The second category of envisioning the future is recognition of the trials that are inevitable in our resolve to claim the kingdoms of the world and the kingdoms of our Lord. We will encounter increasing hostility to our Christian witness overseas, ridicule from media and society and indifference on the part of self-centered and ingrown churches. We have had eight missionaries martyred and others abducted and victims of violence since we entered the 21st century. This is likely to become more common if we continue our commitment to push to the edge of lostness with life-changing message of the gospel. As our own country is subjected to policies and judicial judgments unfriendly to our faith convictions, we are moving to the point at which it will cost to be a Christian. However, that may be the very condition that will bring purification to the church and create the spiritual revival we long to see.

There is every evidence that our economy will continue to flounder; we will continue to struggle with limited budget resources. Rather than implementing contingency cutbacks year after year, we need to relinquish the idealism of return to the glory days of unlimited growth and create a new paradigm for doing missions through mobilization of churches, partnership with national churches overseas and other evangelicals committed to the Great Commission.

Finally, having presented some challenging trends and formidable trials, I want to end my vision of the future by expressing confidence in an assured triumph.

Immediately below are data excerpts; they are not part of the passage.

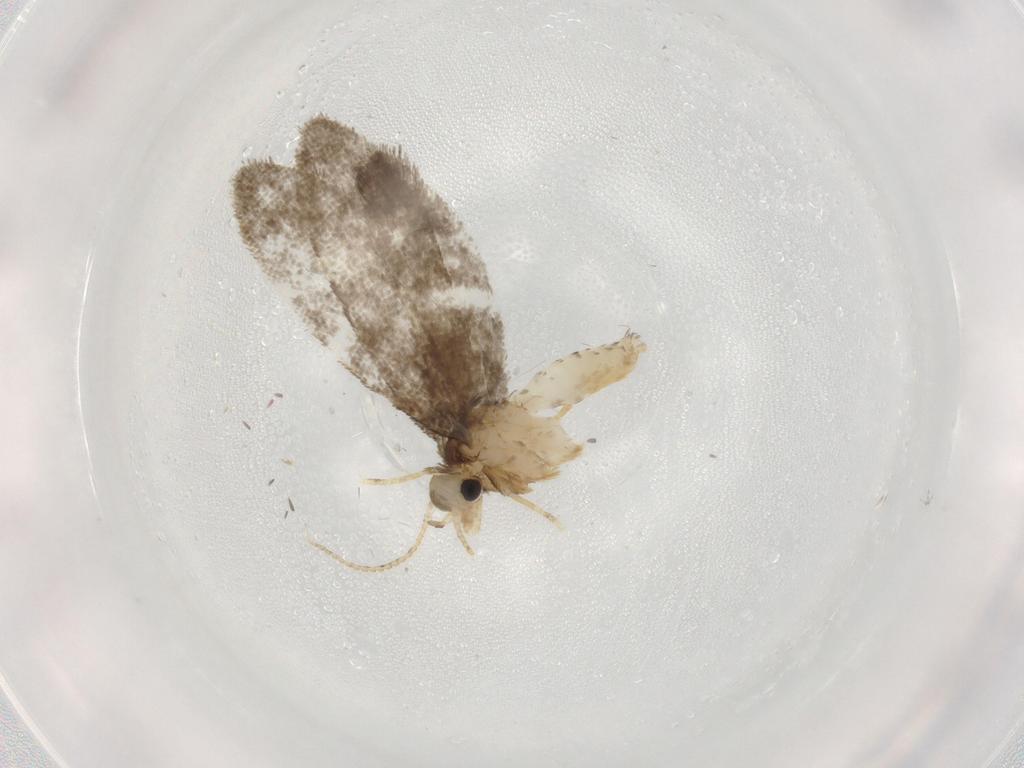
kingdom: Animalia
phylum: Arthropoda
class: Insecta
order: Lepidoptera
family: Psychidae
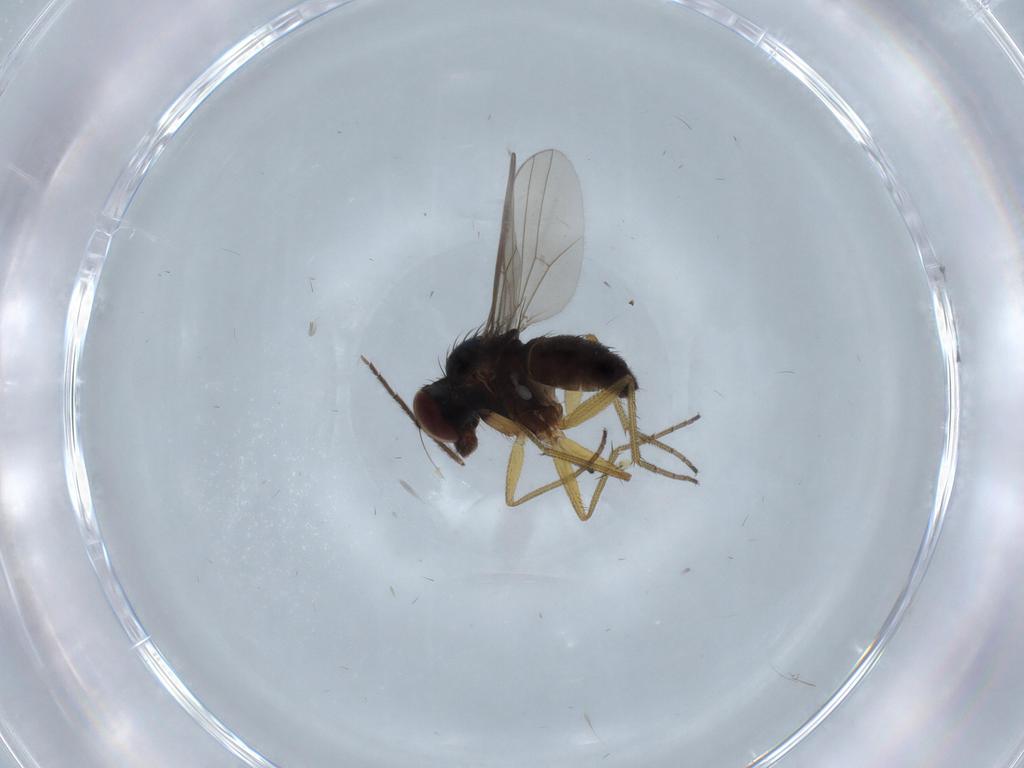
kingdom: Animalia
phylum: Arthropoda
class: Insecta
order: Diptera
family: Dolichopodidae
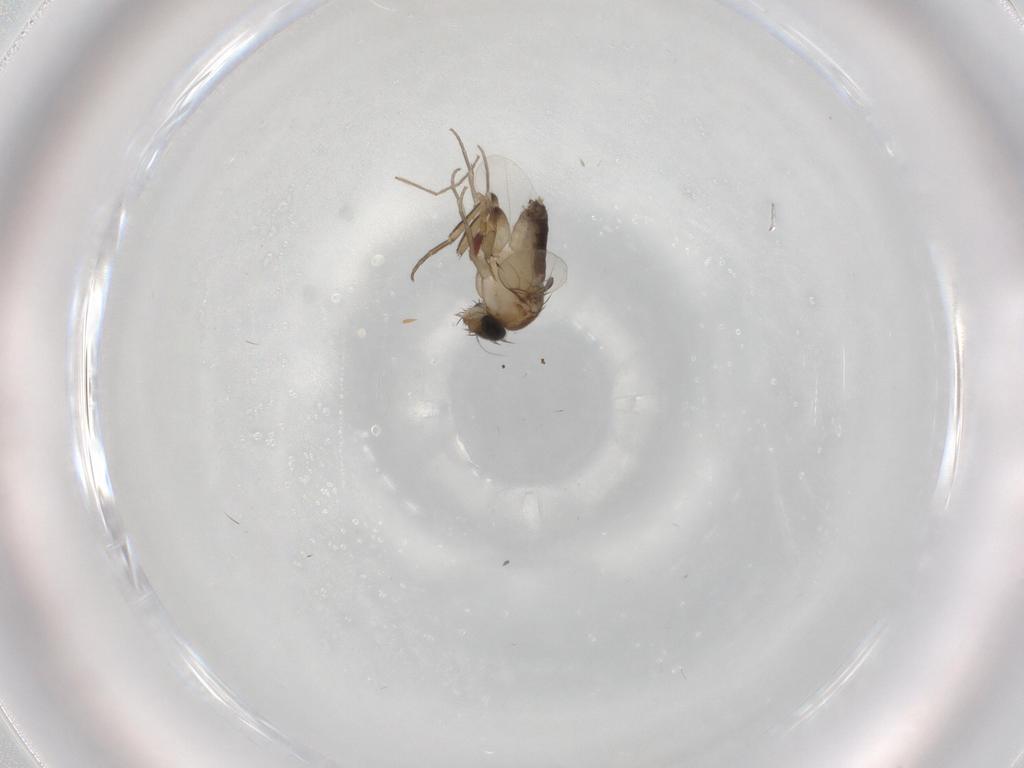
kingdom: Animalia
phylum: Arthropoda
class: Insecta
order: Diptera
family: Phoridae
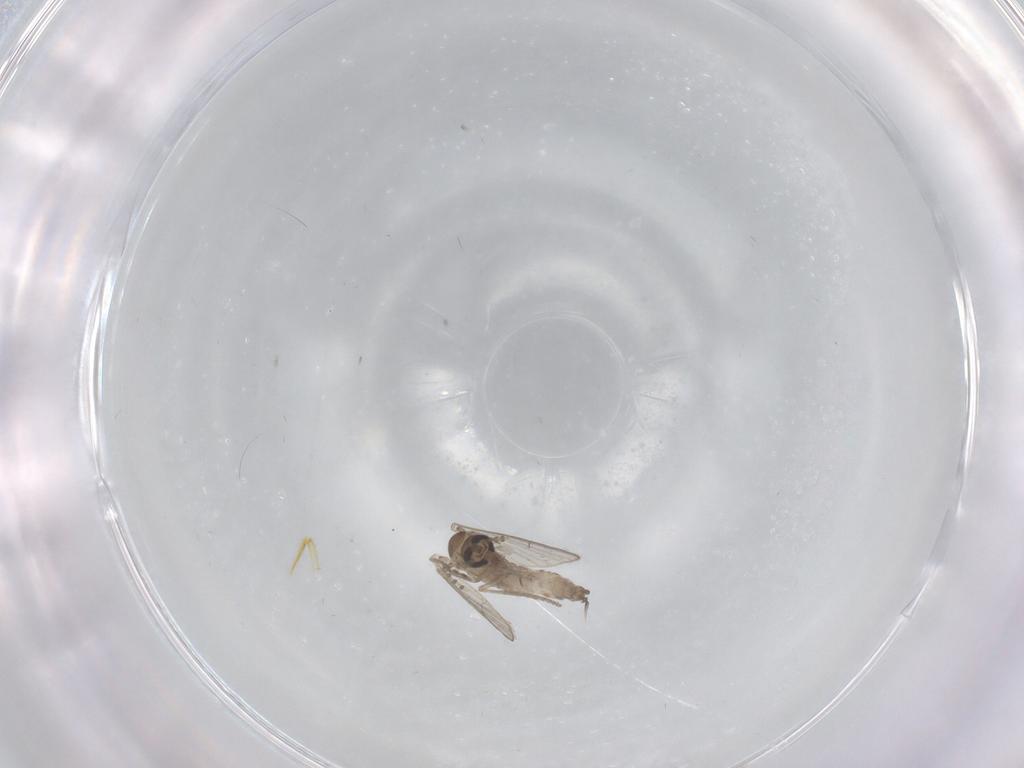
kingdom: Animalia
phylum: Arthropoda
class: Insecta
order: Diptera
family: Psychodidae
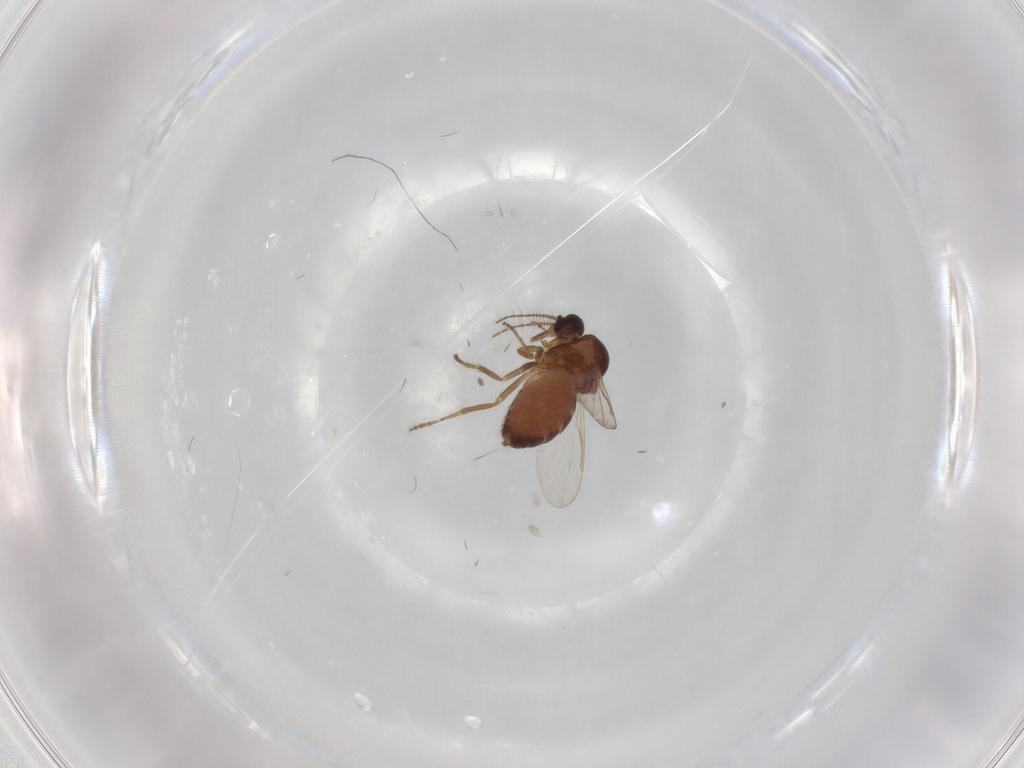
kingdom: Animalia
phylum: Arthropoda
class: Insecta
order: Diptera
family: Ceratopogonidae
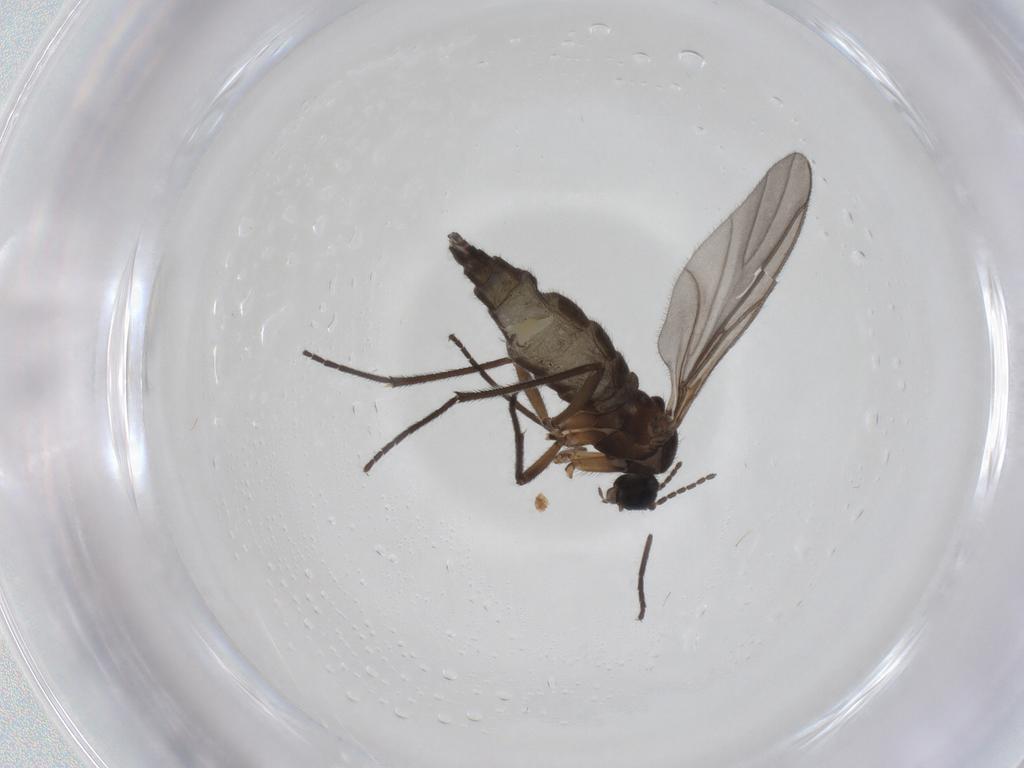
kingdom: Animalia
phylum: Arthropoda
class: Insecta
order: Diptera
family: Sciaridae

Just as we are already seeing today, God is using the political upheaval, chaos and confusion, economic uncertainty and natural disasters to turn the hearts of a lost world to a search for something that will give them hope and security; and we have the answer. What we see happening today is what was expressed by the prophet Haggai—“God will shake the heavens and the earth, destroy the powers of nations and overthrow the thrones of kingdoms” (Hag. 2:21-22).

Throughout my tenure I have been driven by the prophetic words of Jesus who said, “The gospel of the kingdom will be preached in all the world as a witness to every nation, and then the end will come” (Matt. 24:14). That has not been a presumptuous arrogance that we will hasten the return of Christ, but it has given us assurance that our vision to reach all peoples with the life-transforming message of Jesus will be fulfilled. We have had the privilege to live and serve at a time when God has chosen to move in unprecedented ways to fulfill His mission. We can only be humbled and grateful for that privilege, and it should stimulate us to even greater commitment to be found faithful in our devotion to the task in the future, whatever the cost.